In NED’s Own Words: The Campaign Against Trump

Damon Wilson, the CEO of NED, was appointed to lead the organization during President Joe Biden’s time in office. From 2021 to 2021, he was executive vice president of the Atlantic Council, when the nonprofit led anti-Trump activities, including the now-infamous election integrity partnership. The partnership pushed for the censorship of pro-Trump voices as well as the president during the 2020 election.

During his time at the Atlantic Council, Wilson personally oversaw a 2019 conference, where tweets from President Trump were displayed as examples of disinformation.

One of the most active “counter-disinformation” researchers, Dean Jackson, who worked at NED throughout Trump’s first term in office, has admitted in live interviews that it was Trump’s election which spurred his own work in the burgeoning field of censorship operations.

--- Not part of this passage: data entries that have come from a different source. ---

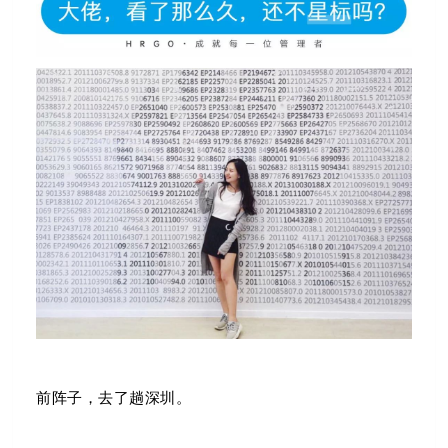
前阵子，去了趟深圳。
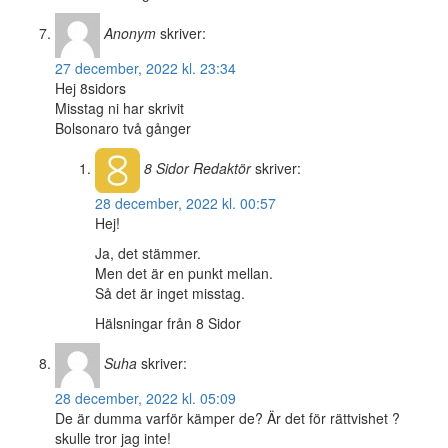
Anonym
skriver:
27 december, 2022 kl. 23:34
Hej 8sidors
Misstag ni har skrivit
Bolsonaro två gånger
8 Sidor
Redaktör
skriver:
28 december, 2022 kl. 00:57
Hej!
Ja, det stämmer.
Men det är en punkt mellan.
Så det är inget misstag.
Hälsningar från 8 Sidor
Suha
skriver:
28 december, 2022 kl. 05:09
De är dumma varför kämper de? Är det för rättvishet ?
skulle tror jag inte!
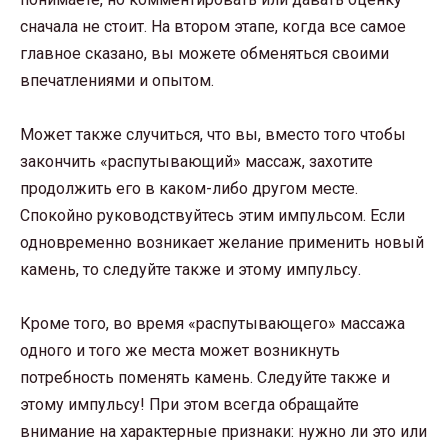
сначала не стоит. На втором этапе, когда все самое
главное сказано, вы можете обменяться своими
впечатлениями и опытом.
Может также случиться, что вы, вместо того чтобы
закончить «распутывающий» массаж, захотите
продолжить его в каком-либо другом месте.
Спокойно руководствуйтесь этим импульсом. Если
одновременно возникает желание применить новый
камень, то следуйте также и этому импульсу.
Кроме того, во время «распутывающего» массажа
одного и того же места может возникнуть
потребность поменять камень. Следуйте также и
этому импульсу! При этом всегда обращайте
внимание на характерные признаки: нужно ли это или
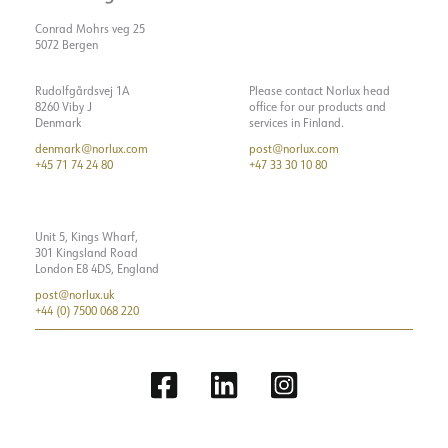
Conrad Mohrs veg 25
5072 Bergen
Rudolfgårdsvej 1A
Please contact Norlux head
8260 Viby J
office for our products and
Denmark
services in Finland.
denmark@norlux.com
post@norlux.com
+45 71 74 24 80
+47 33 30 10 80
Unit 5, Kings Wharf,
301 Kingsland Road
London E8 4DS, England
post@norlux.uk
+44 (0) 7500 068 220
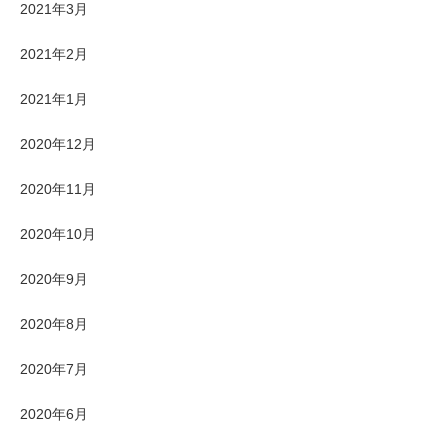
2021年3月
2021年2月
2021年1月
2020年12月
2020年11月
2020年10月
2020年9月
2020年8月
2020年7月
2020年6月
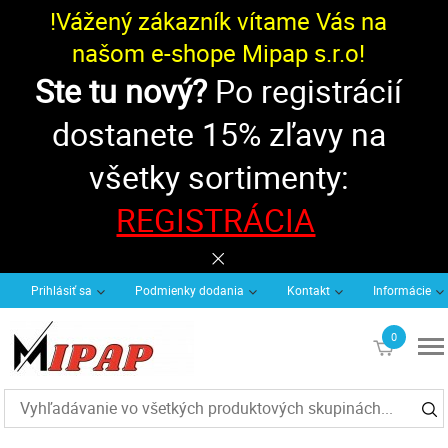
!Vážený zákazník vítame Vás na
našom e-shope Mipap s.r.o!
Ste tu nový?
Po registrácií
dostanete 15% zľavy na
všetky sortimenty:
REGISTRÁCIA
Prihlásiť sa
Podmienky dodania
Kontakt
Informácie
0
€0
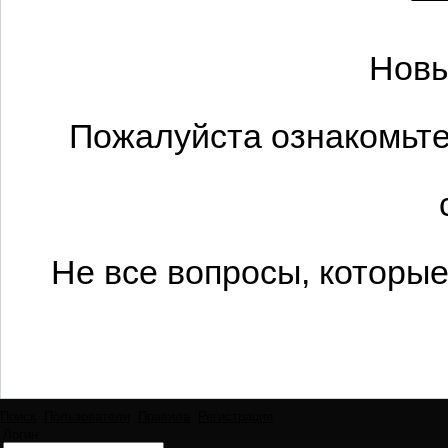
Новы
Пожалуйста ознакомьте
Не все вопросы, которы
Поиск
Пользователи
Правила
Регистрация
Логин:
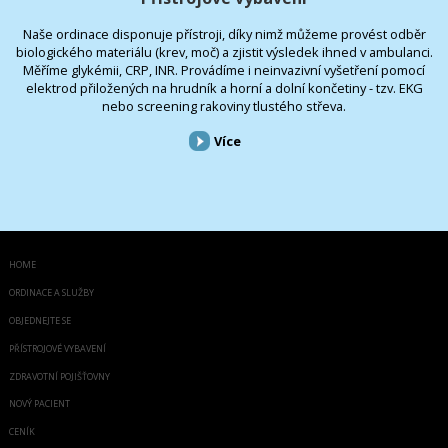
Naše ordinace disponuje přístroji, díky nimž můžeme provést odběr
biologického materiálu (krev, moč) a zjistit výsledek ihned v ambulanci.
Měříme glykémii, CRP, INR. Provádíme i neinvazivní vyšetření pomocí
elektrod přiložených na hrudník a horní a dolní končetiny - tzv. EKG
nebo screening rakoviny tlustého střeva.
Více
HOME
ORDINACE A SLUŽBY
OBJEDNEJTE SE
PŘÍSTROJOVÉ VYBAVENÍ
ZDRAVOTNÍ POJIŠŤOVNY
NOVÝ PACIENT
CENÍK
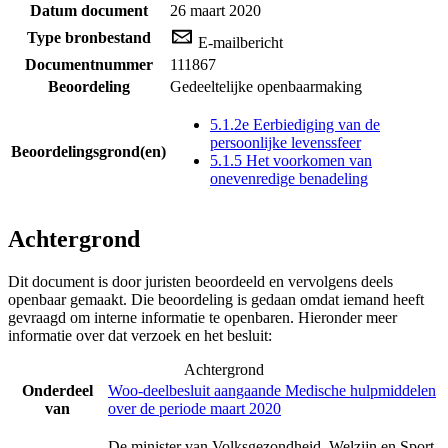
Datum document
26 maart 2020
Type bronbestand
E-mailbericht
Documentnummer
111867
Beoordeling
Gedeeltelijke openbaarmaking
5.1.2e Eerbiediging van de
persoonlijke levenssfeer
Beoordelingsgrond(en)
5.1.5 Het voorkomen van
onevenredige benadeling
Achtergrond
Dit document is door juristen beoordeeld en vervolgens deels
openbaar gemaakt. Die beoordeling is gedaan omdat iemand heeft
gevraagd om interne informatie te openbaren. Hieronder meer
informatie over dat verzoek en het besluit:
Achtergrond
Onderdeel
Woo-deelbesluit aangaande Medische hulpmiddelen
van
over de periode maart 2020
De minister van Volksgezondheid, Welzijn en Sport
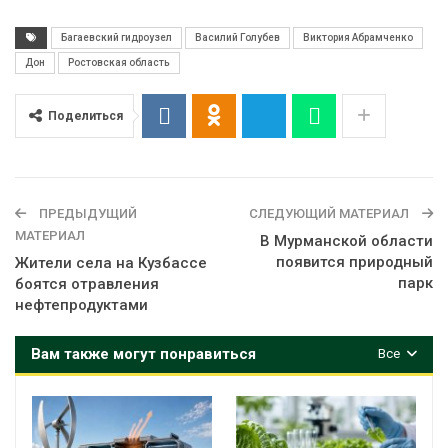
Багаевский гидроузел
Василий Голубев
Виктория Абрамченко
Дон
Ростовская область
Поделиться
ПРЕДЫДУЩИЙ
СЛЕДУЮЩИЙ МАТЕРИАЛ
МАТЕРИАЛ
В Мурманской области
появится природный
Жители села на Кузбассе
парк
боятся отравления
нефтепродуктами
Вам также могут понравиться
Все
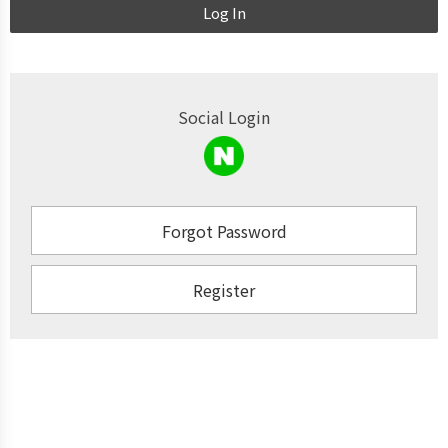
Log In
Social Login
Forgot Password
Register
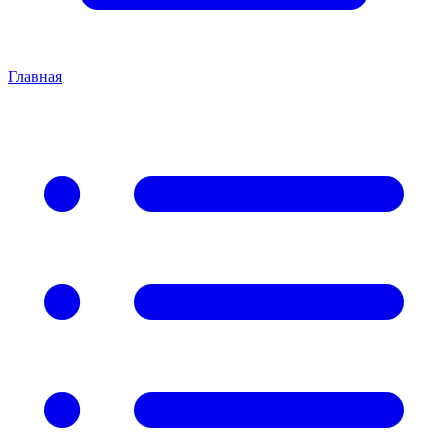
Главная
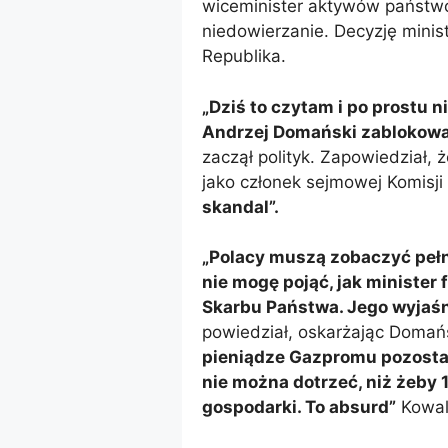
wiceminister aktywów państwo
niedowierzanie. Decyzję mini
Republika.
„Dziś to czytam i po prostu 
Andrzej Domański zablokował
zaczął polityk. Zapowiedział,
jako członek sejmowej Komisj
skandal”.
„Polacy muszą zobaczyć pełny
nie mogę pojąć, jak minister 
Skarbu Państwa. Jego wyjaśn
powiedział, oskarżając Domań
pieniądze Gazpromu pozostał
nie można dotrzeć, niż żeby 1
gospodarki. To absurd”
Kowal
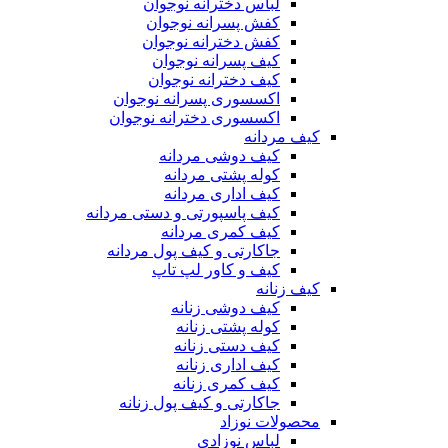
لباس دخترانه نوجوان
کفش پسرانه نوجوان
کفش دخترانه نوجوان
کیف پسرانه نوجوان
کیف دخترانه نوجوان
اکسسوری پسرانه نوجوان
اکسسوری دخترانه نوجوان
کیف مردانه
کیف دوشی مردانه
کوله پشتی مردانه
کیف اداری مردانه
کیف پاسپورتی و دستی مردانه
کیف کمری مردانه
جاکارتی و کیف پول مردانه
کیف و کاور لپ تاپ
کیف زنانه
کیف دوشی زنانه
کوله پشتی زنانه
کیف دستی زنانه
کیف اداری زنانه
کیف کمری زنانه
جاکارتی و کیف پول زنانه
محصولات نوزاد
لباس نوزادی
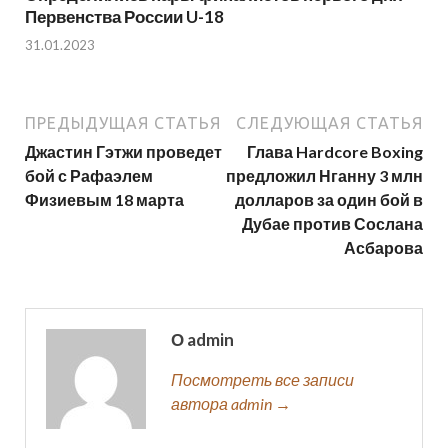
Первенства России U-18
31.01.2023
ПРЕДЫДУЩАЯ СТАТЬЯ
СЛЕДУЮЩАЯ СТАТЬЯ
Джастин Гэтжи проведет
Глава Hardcore Boxing
бой с Рафаэлем
предложил Нганну 3 млн
Физиевым 18 марта
долларов за один бой в
Дубае против Сослана
Асбарова
О admin
Посмотреть все записи
автора admin →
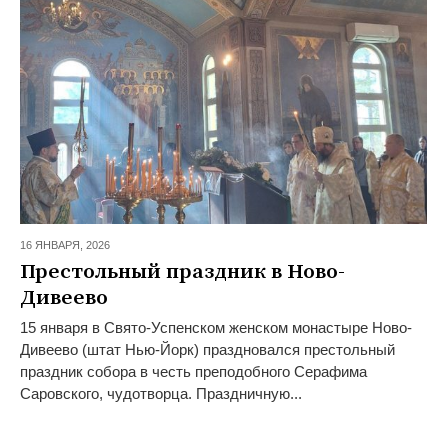
16 ЯНВАРЯ,
2026
Престольный праздник в Ново-
Дивеево
15 января в Свято-Успенском женском монастыре Ново-
Дивеево (штат Нью-Йорк) праздновался престольный
праздник собора в честь преподобного Серафима
Саровского, чудотворца. Праздничную...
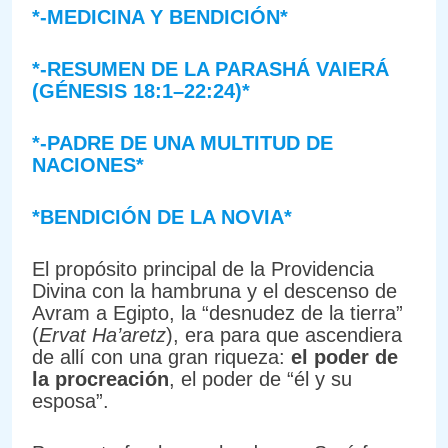
*-MEDICINA Y BENDICIÓN*
*-RESUMEN DE LA PARASHÁ VAIERÁ
(GÉNESIS 18:1–22:24)*
*-PADRE DE UNA MULTITUD DE
NACIONES*
*BENDICIÓN DE LA NOVIA*
El propósito principal de la Providencia
Divina con la hambruna y el descenso de
Avram a Egipto, la “desnudez de la tierra”
(
Ervat Ha’aretz
), era para que ascendiera
de allí con una gran riqueza:
el poder de
la procreación
, el poder de “él y su
esposa”.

He would go on to undermine the earliest justifications for counter-disinformation operations, the claim that it was purely a mechanism to counter foreign adversaries, instead claiming that it was “hyper partisan” and “conservative” media that were doing a “tremendous amount of damage to American democracy.”

These are the words of a NED counter-disinformation expert who conducted his work for the organization during the first Trump administration: domestic speech, not foreign, was the real threat to be contained.